Adelheid Steinmann (born Adelheid Holtzmann; 26 April 1866 in Heidelberg – 20 January 1925 in Bonn) was a German politician, women's rights activist and wife of Gustav Steinmann.

==Life==
===Family===
Adelheid Holtzmann was born on 26 April 1866 in Heidelberg to Protestant theologian Heinrich Julius Holtzmann and his wife Karoline Weber, daughter of the historian Georg Weber. Her brothers included the historian Robert Holtzmann and the hygienist Friedrich Holtzmann.
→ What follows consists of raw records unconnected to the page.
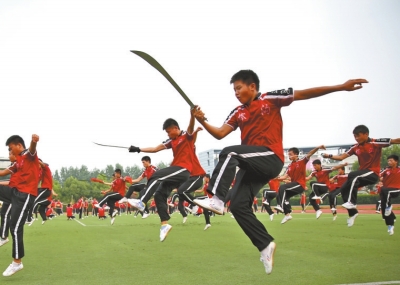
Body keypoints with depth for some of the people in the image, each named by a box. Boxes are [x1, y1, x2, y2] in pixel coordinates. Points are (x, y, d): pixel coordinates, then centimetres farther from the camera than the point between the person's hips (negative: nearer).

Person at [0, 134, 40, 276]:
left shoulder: (29, 155, -5)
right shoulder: (18, 161, 20)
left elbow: (32, 148, -30)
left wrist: (34, 141, -53)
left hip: (25, 195, -8)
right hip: (15, 191, 8)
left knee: (15, 228, -7)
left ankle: (17, 262, 3)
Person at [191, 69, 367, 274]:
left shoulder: (270, 99, 2)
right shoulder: (238, 113, 15)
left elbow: (303, 94, -1)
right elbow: (220, 133, 6)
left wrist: (341, 87, -5)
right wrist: (202, 121, -12)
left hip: (271, 159, -7)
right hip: (252, 164, 7)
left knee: (229, 153, -29)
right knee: (238, 206, -3)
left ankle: (216, 200, -35)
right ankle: (266, 245, 9)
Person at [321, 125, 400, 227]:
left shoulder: (376, 143, -10)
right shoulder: (355, 148, 5)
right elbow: (341, 157, 6)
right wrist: (329, 156, -9)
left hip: (373, 173, -7)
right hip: (363, 174, 7)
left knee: (352, 175, -31)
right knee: (344, 189, -2)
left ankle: (351, 203, -25)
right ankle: (352, 213, 12)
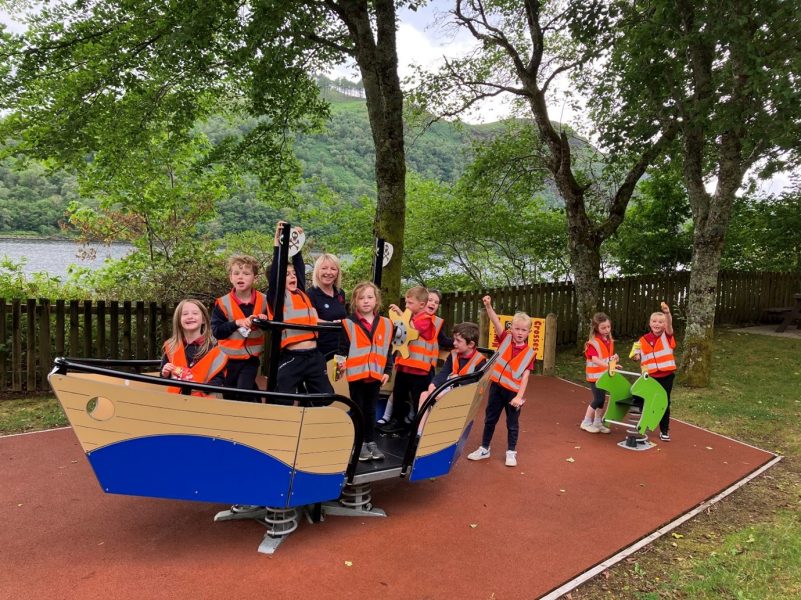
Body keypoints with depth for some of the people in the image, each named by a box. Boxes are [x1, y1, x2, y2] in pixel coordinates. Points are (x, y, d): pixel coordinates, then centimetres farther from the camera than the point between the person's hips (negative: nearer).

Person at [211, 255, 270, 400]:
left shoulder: (263, 301, -5)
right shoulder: (223, 303, -10)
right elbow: (216, 331, -14)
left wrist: (264, 320, -17)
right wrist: (237, 323, -27)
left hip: (251, 358, 0)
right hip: (228, 358, 0)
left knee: (245, 394, -9)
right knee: (229, 396, 14)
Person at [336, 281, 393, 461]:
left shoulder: (385, 324, 4)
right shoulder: (348, 323, -6)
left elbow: (388, 350, 8)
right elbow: (342, 349, -6)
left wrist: (387, 371, 3)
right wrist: (341, 363, -21)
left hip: (376, 375, 3)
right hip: (356, 374, -3)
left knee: (371, 410, 14)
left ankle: (371, 441, 25)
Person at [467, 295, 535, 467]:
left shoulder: (529, 352, -7)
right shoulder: (505, 339, -3)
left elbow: (525, 376, -10)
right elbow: (496, 322, -17)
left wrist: (519, 396, -17)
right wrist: (488, 306, -33)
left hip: (513, 391, -2)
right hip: (497, 386, 2)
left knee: (512, 424, 11)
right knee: (489, 419, 14)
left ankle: (511, 452, 27)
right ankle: (484, 448, 28)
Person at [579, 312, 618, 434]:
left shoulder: (610, 341, 6)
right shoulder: (593, 342, -18)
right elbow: (595, 359, -30)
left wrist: (614, 358, -6)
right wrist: (608, 365, -43)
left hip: (605, 374, 7)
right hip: (595, 375, -7)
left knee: (602, 399, 12)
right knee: (598, 399, -9)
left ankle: (598, 423, 23)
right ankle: (586, 422, 5)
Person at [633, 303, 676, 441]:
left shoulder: (667, 336, -5)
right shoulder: (643, 340, 1)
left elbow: (669, 325, -27)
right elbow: (639, 356, 10)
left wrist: (667, 313, -46)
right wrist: (636, 356, -16)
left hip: (666, 375, -1)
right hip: (650, 376, 2)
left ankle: (664, 430, 20)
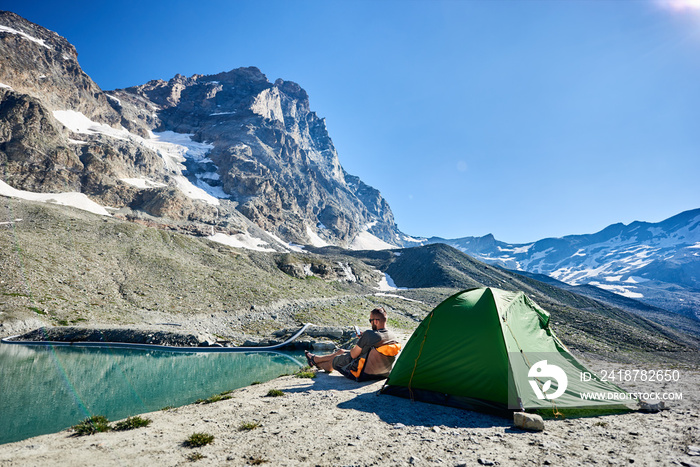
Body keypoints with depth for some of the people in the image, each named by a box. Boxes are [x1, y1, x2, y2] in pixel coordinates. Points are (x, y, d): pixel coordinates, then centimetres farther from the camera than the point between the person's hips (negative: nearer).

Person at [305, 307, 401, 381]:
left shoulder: (369, 334, -29)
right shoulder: (391, 335, -6)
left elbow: (353, 355, -17)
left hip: (363, 373, -7)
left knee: (334, 360, 19)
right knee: (341, 351, 23)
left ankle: (315, 362, 49)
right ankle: (315, 359, 45)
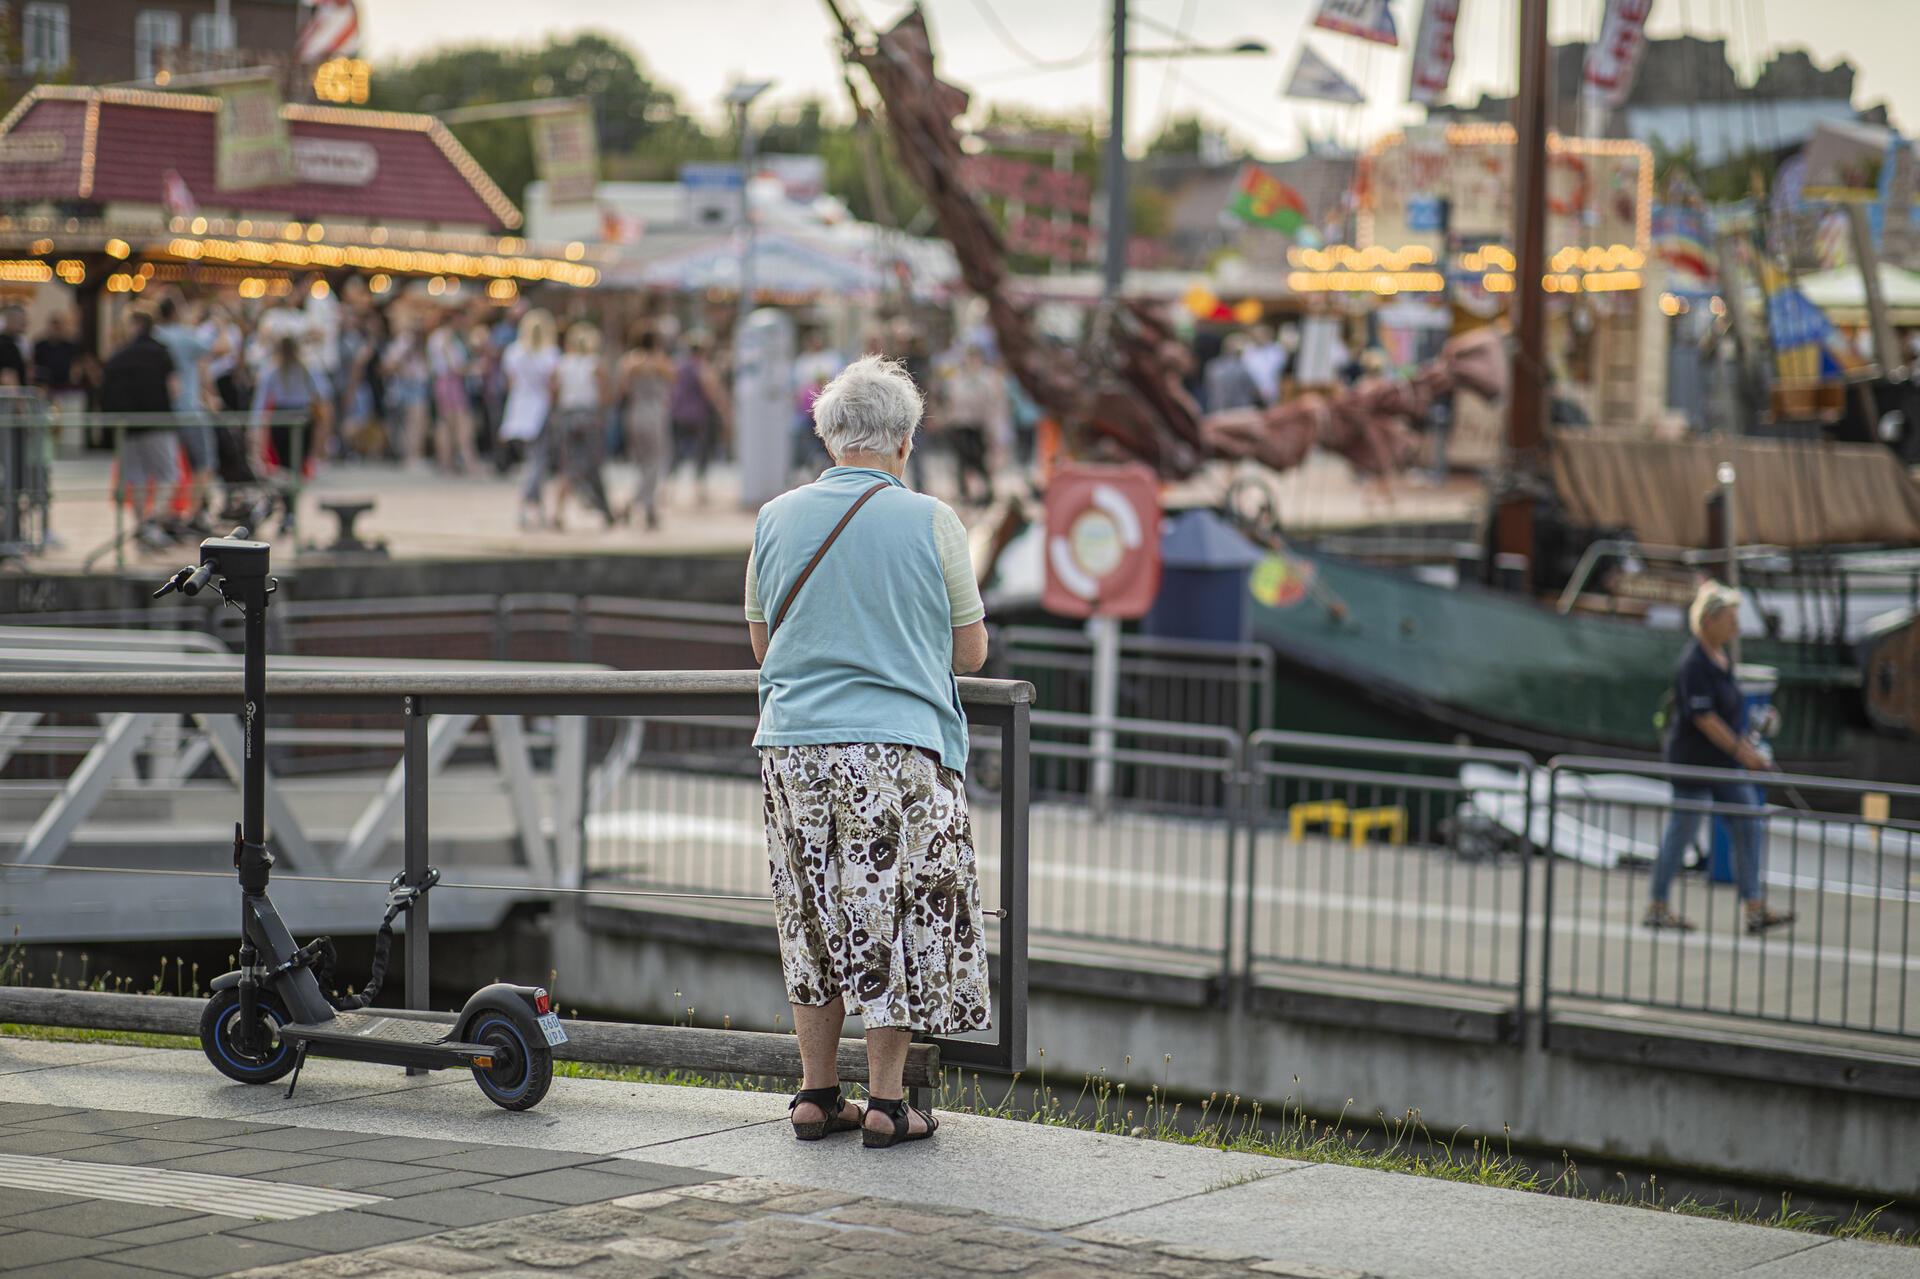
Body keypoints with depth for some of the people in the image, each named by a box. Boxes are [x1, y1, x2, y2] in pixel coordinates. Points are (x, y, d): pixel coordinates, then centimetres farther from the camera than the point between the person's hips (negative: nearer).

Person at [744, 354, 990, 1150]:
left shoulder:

In 1886, she married the geologist Gustav Steinmann. The couple had a son. One of her grandsons is Wulf Steinmann (born 1930), former member of the European Academy of Sciences and Arts and president of LMU Munich (1982–1994).

===Work===
Steinmann successfully fought for the female education at German universities. Baden became the first country in the German Empire where women had been enrolled for the winter semester 1899/1900 at the University of Freiburg. Until then, women in Germany were only allowed to study with a special permit, or they had to be admitted as a guest. The special permit was only given to women who studied under the "supervision" by a husband. When Prussia admitted general women's studies in 1908, 190 female students were already studying in Freiburg. Steinmann became chairwoman of the Verein Frauenbildung-Frauenstudium from 1900 to 1914.

After 1908, her work shifted increasingly into the political sphere, the goal being the women's suffrage. Since 1912, she worked with Julie Bassermann (1860–1940) in the Reichsfrauenausschuss of the National Liberal Party (Nationalliberale Partei). In 1918, Steinmann co-founded the left-wing German Democratic Party (DDP) and became vice-president. The first presidency was reserved for a man, Friedrich Naumann.

Adelheid Steinmann ran for the Reichstag in 1919, but she transferred her secure place on the list to the younger Marie Elisabeth Lüders (1878–1966). In Bonn, Steinmann had been one of the first female members of the city council.

==Select publications==
- Die höhere Mädchenbildung, Vorträge gehalten auf dem Kongreß zu Kassel. Leipzig/Berlin 1908.
- Die Forderung politischer Neutralität im Frauenstimmrecht. In: Die Frau, vol. 17 (1909/1910), pp. 641–648.
- Frauenbewegung und Parteipolitik. In: Die Frau, vol. 19 (1911/12), pp. 481–486.
- Zwei Frauenurteile über Mann, Frau und Familie. In: Die Frau, vol. 20 (1912/1913), pp. 153–159.
- Wieder einmal das Oberlyceum und seine Freunde. In: Die Frau, vol. 21 (1913/1914), pp. 370–374.
- Die Frau in der Familie. In: Jahrbuch des Bundes Deutscher Frauenvereine. 1918, pp. 31–49.

==Sources==
- Jan Merk: Adelheid Steinmann. In: Badische Biographien. N.F. 4. 1996, pp. 285–287.
- Ernst Th. Nauck: Das Frauenstudium an der Universität Freiburg im Breisgau Freiburg 1953.
- Lexikon der Frau. Vol. 2, Zürich 1954, S. 1345.
- Grete Borgmann: Freiburg und die Frauenbewegung. Ettenheim 1973, pp. 8–46.
- Barbara Greven-Aschoff: Die bürgerliche Frauenbewegung in Deutschland 1894–1933. Göttingen 1981, p. 119, 146, 163, 287.
- Helmut Stubbe da Luz: Adelheid Steinmann. In: Das Rathaus Jg. 39 (1986), pp. 527–531.
- Eva Steffens: Historische Skizze. In: Frauenhandbuch. Freiburg 1992, pp. 188–198.
- Rudolf H. Böttcher: 100 Jahre Frauenstudium, Adelheid Steinmann. (mit Ahnentafel u. Bild), In: Pfälzisch-Rheinische Familienkunde. Vol. 14 (1999), p. 467.
- Obituaries in:
  - Bonner Zeitung 23. Januar 1925, Generalanzeiger 24. Januar 1925
  - Martha Dönhoff: Adelheid Steinmann. In: Die Frau. Vol. 32 (1924/1925), pp. 183–184.